# Reading text
----
Dagmar BreitenbachSeptember 18, 2015

Many western countries have Right to Life and Right to Abortion movements and their various annual rallies - some bigger, some smaller. Here's what it's like in Germany.

March for life
Image: picture-alliance/dpa/O. Mehlis

In many countries, March for Life rallies protesting abortion routinely draw the masses. An estimated 800, 000 people marched in Washington D.C. in 2015, this year's Marche pour la Vie in France drew almost 50,000 participants, and more than 40,000 joined a similar event in Rome.

In Germany, the numbers are significantly smaller.

For the 11th time, the German pro-life movement's federation (BVL) has organized a march in Berlin. This year, it's on September 19, and the BVL expects about 5,000 participants - up from just 1,000 just a few years ago.

Pro-choice groups and organizations accordingly called counter demonstrations, hoping to rally the same number of participants as the pro-lifers.
----
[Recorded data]

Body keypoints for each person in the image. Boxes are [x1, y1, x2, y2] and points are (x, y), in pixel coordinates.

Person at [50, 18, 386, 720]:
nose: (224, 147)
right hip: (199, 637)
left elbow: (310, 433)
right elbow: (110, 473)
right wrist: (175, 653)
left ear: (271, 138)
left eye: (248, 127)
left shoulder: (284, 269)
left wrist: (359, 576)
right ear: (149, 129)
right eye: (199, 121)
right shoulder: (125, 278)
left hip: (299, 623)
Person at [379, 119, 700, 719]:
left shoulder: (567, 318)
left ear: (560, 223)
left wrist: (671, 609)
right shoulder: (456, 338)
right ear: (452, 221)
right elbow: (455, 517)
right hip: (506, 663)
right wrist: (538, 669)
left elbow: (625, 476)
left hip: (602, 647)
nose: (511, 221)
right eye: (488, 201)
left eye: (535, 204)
----
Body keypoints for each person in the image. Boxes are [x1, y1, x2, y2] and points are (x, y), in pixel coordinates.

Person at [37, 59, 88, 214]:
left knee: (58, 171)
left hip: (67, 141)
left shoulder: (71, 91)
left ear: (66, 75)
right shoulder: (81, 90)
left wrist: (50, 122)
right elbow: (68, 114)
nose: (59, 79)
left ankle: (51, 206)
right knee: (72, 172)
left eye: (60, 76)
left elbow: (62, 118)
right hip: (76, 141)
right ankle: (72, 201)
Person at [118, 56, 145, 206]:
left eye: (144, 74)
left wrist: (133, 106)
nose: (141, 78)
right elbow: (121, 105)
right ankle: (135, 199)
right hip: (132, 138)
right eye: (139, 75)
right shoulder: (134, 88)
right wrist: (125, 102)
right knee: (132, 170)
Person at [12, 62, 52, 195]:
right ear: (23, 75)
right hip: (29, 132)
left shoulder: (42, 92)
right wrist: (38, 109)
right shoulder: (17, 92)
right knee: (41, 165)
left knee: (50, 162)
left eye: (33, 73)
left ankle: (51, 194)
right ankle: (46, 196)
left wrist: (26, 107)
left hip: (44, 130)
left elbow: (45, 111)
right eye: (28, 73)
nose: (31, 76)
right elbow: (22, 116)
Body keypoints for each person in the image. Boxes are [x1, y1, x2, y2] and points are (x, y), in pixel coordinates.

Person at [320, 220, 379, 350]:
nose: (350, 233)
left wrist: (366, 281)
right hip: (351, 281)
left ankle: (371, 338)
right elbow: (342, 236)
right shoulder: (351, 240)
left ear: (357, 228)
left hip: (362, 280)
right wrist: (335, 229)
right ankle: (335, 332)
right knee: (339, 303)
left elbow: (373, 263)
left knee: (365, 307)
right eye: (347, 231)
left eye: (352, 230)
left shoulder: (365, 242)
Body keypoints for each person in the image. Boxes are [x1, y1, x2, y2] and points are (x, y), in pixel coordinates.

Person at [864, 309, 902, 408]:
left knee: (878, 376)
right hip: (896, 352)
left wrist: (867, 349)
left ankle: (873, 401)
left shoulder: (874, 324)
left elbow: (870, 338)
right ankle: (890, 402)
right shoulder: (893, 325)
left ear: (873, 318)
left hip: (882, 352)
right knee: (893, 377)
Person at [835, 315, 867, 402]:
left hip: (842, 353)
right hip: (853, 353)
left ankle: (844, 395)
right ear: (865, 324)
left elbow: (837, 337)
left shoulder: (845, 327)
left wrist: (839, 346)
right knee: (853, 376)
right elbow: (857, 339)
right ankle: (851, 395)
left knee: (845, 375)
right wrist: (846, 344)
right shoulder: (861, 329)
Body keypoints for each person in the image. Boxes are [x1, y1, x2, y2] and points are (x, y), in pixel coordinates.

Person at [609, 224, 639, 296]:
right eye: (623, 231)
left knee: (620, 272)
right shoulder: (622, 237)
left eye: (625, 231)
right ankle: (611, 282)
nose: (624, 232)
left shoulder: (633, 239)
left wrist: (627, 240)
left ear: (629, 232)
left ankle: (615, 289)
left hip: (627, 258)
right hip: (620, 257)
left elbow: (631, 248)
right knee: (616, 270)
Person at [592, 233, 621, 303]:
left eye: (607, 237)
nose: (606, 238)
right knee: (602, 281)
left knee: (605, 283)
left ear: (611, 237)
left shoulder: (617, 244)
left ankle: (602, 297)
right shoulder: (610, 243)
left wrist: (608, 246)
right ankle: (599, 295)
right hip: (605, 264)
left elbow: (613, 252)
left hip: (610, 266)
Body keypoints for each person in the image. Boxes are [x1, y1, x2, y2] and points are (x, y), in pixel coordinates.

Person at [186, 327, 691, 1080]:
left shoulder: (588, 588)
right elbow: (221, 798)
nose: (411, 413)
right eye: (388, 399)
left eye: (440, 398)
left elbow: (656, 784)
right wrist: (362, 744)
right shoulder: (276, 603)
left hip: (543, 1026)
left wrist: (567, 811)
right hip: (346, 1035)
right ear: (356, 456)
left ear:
----
According to the article on March for Life rallies, how many participants does the BVL expect at this year's march in Berlin?

# Output below
About 5,000 participants.